**TASK DIRECTIONS**
Below is a listing. Quote from it, exactly, the lines from the one containing "Recent Posts" down to the one containing "press release distribution agency", both ends included, and nothing else.

**THE DATA**
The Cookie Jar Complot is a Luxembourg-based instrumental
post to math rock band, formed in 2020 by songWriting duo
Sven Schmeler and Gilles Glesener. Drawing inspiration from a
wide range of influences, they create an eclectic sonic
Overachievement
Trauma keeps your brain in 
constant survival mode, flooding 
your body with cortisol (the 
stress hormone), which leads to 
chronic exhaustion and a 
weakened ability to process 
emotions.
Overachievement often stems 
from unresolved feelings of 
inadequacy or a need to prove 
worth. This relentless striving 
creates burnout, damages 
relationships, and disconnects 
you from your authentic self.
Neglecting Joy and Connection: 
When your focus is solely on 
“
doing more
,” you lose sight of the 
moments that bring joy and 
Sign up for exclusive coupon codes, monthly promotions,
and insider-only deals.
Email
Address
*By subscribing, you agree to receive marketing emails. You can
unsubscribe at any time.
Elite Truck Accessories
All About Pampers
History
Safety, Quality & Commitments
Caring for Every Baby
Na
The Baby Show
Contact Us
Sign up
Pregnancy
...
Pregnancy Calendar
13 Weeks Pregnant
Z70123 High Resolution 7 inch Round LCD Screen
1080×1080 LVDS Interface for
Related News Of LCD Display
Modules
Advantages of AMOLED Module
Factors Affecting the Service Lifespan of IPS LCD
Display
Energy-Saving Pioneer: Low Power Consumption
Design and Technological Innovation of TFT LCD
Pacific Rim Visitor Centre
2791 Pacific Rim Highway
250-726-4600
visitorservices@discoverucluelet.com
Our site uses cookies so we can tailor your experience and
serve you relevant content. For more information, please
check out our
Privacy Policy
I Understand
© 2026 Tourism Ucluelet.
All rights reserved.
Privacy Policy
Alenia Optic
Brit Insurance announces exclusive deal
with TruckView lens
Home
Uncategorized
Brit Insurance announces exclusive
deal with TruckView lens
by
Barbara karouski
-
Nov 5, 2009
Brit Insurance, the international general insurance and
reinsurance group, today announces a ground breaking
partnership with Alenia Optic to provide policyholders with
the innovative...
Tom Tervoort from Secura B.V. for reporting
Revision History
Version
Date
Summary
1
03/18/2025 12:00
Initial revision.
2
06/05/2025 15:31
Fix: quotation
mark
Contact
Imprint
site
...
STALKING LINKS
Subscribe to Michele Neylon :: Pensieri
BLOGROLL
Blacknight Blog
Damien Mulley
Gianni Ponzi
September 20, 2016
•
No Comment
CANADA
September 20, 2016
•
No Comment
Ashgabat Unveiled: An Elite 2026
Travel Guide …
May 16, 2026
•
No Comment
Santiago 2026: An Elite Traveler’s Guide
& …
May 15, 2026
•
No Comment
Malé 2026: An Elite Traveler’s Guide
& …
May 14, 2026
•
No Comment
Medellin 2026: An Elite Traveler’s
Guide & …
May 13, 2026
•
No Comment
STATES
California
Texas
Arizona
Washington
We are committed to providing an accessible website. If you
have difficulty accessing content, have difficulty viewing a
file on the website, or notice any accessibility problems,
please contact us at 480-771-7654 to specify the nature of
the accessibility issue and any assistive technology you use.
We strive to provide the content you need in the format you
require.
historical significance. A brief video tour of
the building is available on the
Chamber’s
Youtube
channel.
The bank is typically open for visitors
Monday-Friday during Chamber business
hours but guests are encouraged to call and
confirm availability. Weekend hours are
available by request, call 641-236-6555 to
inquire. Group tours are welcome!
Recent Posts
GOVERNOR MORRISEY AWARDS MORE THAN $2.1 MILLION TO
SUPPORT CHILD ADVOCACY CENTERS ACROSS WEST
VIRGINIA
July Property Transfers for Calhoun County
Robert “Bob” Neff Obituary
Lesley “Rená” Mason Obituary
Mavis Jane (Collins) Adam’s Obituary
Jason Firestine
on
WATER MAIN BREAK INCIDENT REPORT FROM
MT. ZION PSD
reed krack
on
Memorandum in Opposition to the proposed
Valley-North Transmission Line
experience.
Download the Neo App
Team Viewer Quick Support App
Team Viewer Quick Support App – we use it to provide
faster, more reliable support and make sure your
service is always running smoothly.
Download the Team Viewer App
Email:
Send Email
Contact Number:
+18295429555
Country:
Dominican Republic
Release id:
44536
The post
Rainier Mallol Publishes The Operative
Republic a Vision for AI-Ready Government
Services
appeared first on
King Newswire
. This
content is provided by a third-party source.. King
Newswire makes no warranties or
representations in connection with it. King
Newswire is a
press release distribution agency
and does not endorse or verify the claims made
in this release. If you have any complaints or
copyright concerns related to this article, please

**TASK OUTPUT**
Recent Posts
GOVERNOR MORRISEY AWARDS MORE THAN $2.1 MILLION TO
SUPPORT CHILD ADVOCACY CENTERS ACROSS WEST
VIRGINIA
July Property Transfers for Calhoun County
Robert “Bob” Neff Obituary
Lesley “Rená” Mason Obituary
Mavis Jane (Collins) Adam’s Obituary
Jason Firestine
on
WATER MAIN BREAK INCIDENT REPORT FROM
MT. ZION PSD
reed krack
on
Memorandum in Opposition to the proposed
Valley-North Transmission Line
experience.
Download the Neo App
Team Viewer Quick Support App
Team Viewer Quick Support App – we use it to provide
faster, more reliable support and make sure your
service is always running smoothly.
Download the Team Viewer App
Email:
Send Email
Contact Number:
+18295429555
Country:
Dominican Republic
Release id:
44536
The post
Rainier Mallol Publishes The Operative
Republic a Vision for AI-Ready Government
Services
appeared first on
King Newswire
. This
content is provided by a third-party source.. King
Newswire makes no warranties or
representations in connection with it. King
Newswire is a
press release distribution agency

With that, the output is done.